Wakabayashi Mutsumi, Sekiguchi Yasunobu, Shimada Asami, Ichikawa Kunimoto, Sugimoto Keiji, Tomita Shigeki, Izumi Hiroshi, Nakamura Noriko, Sawada Tomohiro, Ohta Yasunori, Komatsu Norio, Noguchi Masaaki
Department of Hematology, Juntendo University Urayasu Hospital Japan.
Department of Hematology, Juntendo University Urayasu Hospital Japan ; Department of Hematology, Juntendo University Hospital Japan.
Int J Clin Exp Pathol. 2014 Oct 15;7(11):8190-7. eCollection 2014.

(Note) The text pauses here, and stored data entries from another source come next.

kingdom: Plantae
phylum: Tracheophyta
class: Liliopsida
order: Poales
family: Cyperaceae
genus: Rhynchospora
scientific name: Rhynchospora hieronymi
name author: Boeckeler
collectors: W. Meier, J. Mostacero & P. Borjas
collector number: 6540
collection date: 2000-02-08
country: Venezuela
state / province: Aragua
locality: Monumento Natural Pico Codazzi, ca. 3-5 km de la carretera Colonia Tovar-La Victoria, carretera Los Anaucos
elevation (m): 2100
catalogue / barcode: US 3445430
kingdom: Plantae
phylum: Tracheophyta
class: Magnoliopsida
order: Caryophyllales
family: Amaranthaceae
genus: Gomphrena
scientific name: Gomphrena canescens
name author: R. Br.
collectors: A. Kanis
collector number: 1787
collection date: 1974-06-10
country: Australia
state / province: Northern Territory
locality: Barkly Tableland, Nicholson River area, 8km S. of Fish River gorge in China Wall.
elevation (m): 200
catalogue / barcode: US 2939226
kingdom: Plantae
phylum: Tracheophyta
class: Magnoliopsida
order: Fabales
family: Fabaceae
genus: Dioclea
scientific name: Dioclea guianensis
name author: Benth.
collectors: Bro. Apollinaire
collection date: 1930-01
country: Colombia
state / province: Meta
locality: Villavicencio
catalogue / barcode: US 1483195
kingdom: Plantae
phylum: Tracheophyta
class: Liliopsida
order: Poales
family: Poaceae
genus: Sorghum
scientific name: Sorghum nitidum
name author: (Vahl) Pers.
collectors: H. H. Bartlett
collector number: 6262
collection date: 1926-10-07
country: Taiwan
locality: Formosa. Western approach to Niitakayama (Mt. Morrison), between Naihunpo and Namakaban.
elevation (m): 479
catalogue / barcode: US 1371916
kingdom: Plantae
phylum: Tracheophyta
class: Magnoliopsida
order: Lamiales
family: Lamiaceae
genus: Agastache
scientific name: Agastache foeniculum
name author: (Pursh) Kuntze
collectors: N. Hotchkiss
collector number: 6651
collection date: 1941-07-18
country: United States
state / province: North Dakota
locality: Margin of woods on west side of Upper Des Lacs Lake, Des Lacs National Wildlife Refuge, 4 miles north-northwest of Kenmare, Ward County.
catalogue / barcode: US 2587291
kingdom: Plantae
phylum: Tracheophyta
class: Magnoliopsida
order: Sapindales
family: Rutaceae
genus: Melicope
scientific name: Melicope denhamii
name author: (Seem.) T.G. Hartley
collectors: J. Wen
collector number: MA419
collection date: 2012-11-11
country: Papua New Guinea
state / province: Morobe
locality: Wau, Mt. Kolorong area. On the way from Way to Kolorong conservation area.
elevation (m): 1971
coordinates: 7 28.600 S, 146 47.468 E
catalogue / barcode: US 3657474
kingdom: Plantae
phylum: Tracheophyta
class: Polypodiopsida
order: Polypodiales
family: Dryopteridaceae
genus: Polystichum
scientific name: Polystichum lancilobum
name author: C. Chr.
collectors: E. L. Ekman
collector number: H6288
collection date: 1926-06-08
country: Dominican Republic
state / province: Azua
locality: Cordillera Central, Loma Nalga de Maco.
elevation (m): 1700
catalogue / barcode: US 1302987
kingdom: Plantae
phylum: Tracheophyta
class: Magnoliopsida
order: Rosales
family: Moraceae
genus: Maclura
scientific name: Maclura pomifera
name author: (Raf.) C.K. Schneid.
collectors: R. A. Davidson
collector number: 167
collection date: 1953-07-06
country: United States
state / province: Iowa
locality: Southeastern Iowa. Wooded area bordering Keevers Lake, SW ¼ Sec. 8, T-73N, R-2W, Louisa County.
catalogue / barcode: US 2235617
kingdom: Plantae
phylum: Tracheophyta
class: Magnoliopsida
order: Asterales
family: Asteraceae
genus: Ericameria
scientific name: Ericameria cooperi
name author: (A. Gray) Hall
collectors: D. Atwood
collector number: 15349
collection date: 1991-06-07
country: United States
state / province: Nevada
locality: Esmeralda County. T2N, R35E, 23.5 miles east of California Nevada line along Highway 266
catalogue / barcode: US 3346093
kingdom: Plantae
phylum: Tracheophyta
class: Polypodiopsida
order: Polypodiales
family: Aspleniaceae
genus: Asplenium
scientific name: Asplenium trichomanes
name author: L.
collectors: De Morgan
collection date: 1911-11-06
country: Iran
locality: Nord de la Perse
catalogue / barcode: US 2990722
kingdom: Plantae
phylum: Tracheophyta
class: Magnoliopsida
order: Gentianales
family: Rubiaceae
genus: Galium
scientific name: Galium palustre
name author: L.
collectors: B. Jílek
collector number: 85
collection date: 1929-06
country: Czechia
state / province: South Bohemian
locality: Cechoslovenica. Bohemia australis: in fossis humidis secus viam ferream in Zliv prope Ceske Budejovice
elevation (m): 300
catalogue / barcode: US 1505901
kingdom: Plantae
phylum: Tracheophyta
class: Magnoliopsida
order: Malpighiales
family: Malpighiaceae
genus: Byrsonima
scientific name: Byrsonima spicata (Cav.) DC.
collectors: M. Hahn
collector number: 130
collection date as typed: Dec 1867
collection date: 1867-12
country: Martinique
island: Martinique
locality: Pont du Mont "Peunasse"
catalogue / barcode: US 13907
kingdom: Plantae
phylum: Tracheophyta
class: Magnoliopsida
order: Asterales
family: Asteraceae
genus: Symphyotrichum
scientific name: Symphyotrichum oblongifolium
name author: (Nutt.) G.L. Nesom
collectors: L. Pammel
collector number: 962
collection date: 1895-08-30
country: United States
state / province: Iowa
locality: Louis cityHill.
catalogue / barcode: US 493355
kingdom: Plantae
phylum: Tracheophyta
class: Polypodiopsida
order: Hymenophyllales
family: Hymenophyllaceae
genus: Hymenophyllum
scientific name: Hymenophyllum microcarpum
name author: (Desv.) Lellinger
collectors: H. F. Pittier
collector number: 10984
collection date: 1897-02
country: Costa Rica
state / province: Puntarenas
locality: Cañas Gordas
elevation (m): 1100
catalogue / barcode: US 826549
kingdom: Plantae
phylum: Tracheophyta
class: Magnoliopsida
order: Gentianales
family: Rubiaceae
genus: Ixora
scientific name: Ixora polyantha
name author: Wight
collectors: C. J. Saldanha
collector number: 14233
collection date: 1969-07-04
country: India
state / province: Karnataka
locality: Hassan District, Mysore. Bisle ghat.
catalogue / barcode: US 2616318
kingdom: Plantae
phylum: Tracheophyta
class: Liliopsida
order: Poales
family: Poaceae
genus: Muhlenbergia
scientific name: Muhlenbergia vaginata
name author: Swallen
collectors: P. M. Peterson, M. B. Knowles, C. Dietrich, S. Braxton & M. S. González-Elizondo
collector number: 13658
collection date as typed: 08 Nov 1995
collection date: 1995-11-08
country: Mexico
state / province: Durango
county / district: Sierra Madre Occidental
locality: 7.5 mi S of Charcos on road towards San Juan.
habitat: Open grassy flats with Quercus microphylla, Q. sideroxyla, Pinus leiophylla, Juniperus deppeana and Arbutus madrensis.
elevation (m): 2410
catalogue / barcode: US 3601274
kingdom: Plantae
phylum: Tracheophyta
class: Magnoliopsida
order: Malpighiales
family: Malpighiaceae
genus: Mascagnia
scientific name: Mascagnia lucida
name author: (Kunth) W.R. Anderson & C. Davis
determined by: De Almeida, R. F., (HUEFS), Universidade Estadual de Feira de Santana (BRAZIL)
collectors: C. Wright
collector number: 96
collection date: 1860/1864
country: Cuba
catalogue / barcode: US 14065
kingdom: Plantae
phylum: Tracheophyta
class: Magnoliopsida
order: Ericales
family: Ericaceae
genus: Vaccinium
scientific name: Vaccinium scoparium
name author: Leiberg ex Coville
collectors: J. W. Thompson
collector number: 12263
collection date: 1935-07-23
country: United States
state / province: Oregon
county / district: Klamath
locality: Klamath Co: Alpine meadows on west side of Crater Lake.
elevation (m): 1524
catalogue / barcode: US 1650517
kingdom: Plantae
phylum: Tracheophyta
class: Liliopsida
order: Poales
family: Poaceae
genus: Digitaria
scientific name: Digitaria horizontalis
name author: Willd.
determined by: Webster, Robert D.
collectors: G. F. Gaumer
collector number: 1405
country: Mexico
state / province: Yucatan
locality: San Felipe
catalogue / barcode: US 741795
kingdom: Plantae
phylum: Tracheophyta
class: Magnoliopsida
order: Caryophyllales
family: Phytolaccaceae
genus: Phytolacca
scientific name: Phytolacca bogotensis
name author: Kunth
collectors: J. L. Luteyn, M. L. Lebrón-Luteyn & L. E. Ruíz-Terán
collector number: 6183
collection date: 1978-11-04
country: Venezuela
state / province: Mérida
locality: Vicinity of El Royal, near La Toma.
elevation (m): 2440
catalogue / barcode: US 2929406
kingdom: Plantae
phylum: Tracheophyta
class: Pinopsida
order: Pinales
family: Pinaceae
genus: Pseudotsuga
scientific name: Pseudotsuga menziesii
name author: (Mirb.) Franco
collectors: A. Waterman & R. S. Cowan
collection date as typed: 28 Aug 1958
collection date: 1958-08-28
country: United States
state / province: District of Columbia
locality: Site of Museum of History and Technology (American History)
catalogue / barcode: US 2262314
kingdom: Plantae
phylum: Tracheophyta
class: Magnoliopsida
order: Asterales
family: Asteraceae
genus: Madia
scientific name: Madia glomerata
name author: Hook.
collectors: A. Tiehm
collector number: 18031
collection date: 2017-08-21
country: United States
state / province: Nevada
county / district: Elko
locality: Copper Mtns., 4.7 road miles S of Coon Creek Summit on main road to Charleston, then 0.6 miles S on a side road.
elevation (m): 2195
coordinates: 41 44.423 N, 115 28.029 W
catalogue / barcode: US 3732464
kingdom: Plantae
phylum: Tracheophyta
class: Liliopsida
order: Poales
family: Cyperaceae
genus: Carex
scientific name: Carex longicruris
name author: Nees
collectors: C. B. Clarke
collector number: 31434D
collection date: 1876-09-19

A 60-year-old man complained of nausea, vomiting, decreased appetite, and a feeling of abdominal fullness in August 2013. Based on biopsy findings from an upper gastrointestinal endoscopy examination, a diagnosis of non-Hodgkin's lymphoma (NHL), diffuse large B-cell lymphoma (DLBCL), non-GC type, was made. F18-fluorodeoxyglucose-positron emission tomography/computed tomography (FDG-PET/CT) revealed abnormal accumulations solely in the gastric wall (SUVmax = 14.5), the left adrenal gland (SUVmax = 14.3), and the right adrenal gland (SUVmax = 8.5). The clinical stage (Ann Arbor) was IVA, the serum LDH level was within the reference range, and the International Prognostic Index (IPI) was low-intermediate. The serum soluble IL-2 receptor level was within the reference range, and there was no evidence of HIV, EB virus, or autoimmune disease. After the completion of 4 cycles of R-CHOP (rituximab, cyclophosphamide, doxorubicin, vincristine, and prednisone) and 2 parallel cycles of prophylactic intrathecal (I.T.), an upper gastrointestinal endoscopy and a FDG-PET/CT examination showed complete remission (CR). The patient received 8 cycles of ritsuximab therapy, 6 cycles of CHOP, and 3 cycles of I.T. The patient has maintained a CR for about 14 months. A literature search revealed that malignant lymphoma with involvement confined to the adrenal gland and gastrointestinal tract is exceedingly rare, and only 3 cases of malignant lymphoma have been reported, with involvement of the stomach in 2 cases and the duodenum in 1 case. All of the cases were diagnosed as DLBCL. The case described herein represents the third case with involvement of the stomach.
一名60岁男性于2013年8月出现恶心、呕吐、食欲减退及腹部饱胀感。根据上消化道内镜检查的活检结果,诊断为非霍奇金淋巴瘤(NHL),弥漫大B细胞淋巴瘤(DLBCL),非生发中心型。F18-氟脱氧葡萄糖-正电子发射断层扫描/计算机断层扫描(FDG-PET/CT)显示仅胃壁(SUVmax = 14.5)、左肾上腺(SUVmax = 14.3)及右肾上腺(SUVmax = 8.5)有异常聚集。临床分期(Ann Arbor)为IVA期,血清乳酸脱氢酶(LDH)水平在参考范围内,国际预后指数(IPI)为低中危。血清可溶性白细胞介素-2受体水平在参考范围内,无HIV、EB病毒或自身免疫性疾病证据。在完成4个周期的R-CHOP(利妥昔单抗、环磷酰胺、多柔比星、长春新碱和泼尼松)及2个平行周期的预防性鞘内注射(I.T.)后,上消化道内镜及FDG-PET/CT检查显示完全缓解(CR)。患者接受了8个周期的利妥昔单抗治疗、6个周期的CHOP及3个周期的I.T.。患者维持CR状态约14个月。文献检索显示,病变局限于肾上腺和胃肠道的恶性淋巴瘤极为罕见,仅报道过3例恶性淋巴瘤,其中2例累及胃,1例累及十二指肠。所有病例均诊断为DLBCL。本文所述病例为累及胃的第3例。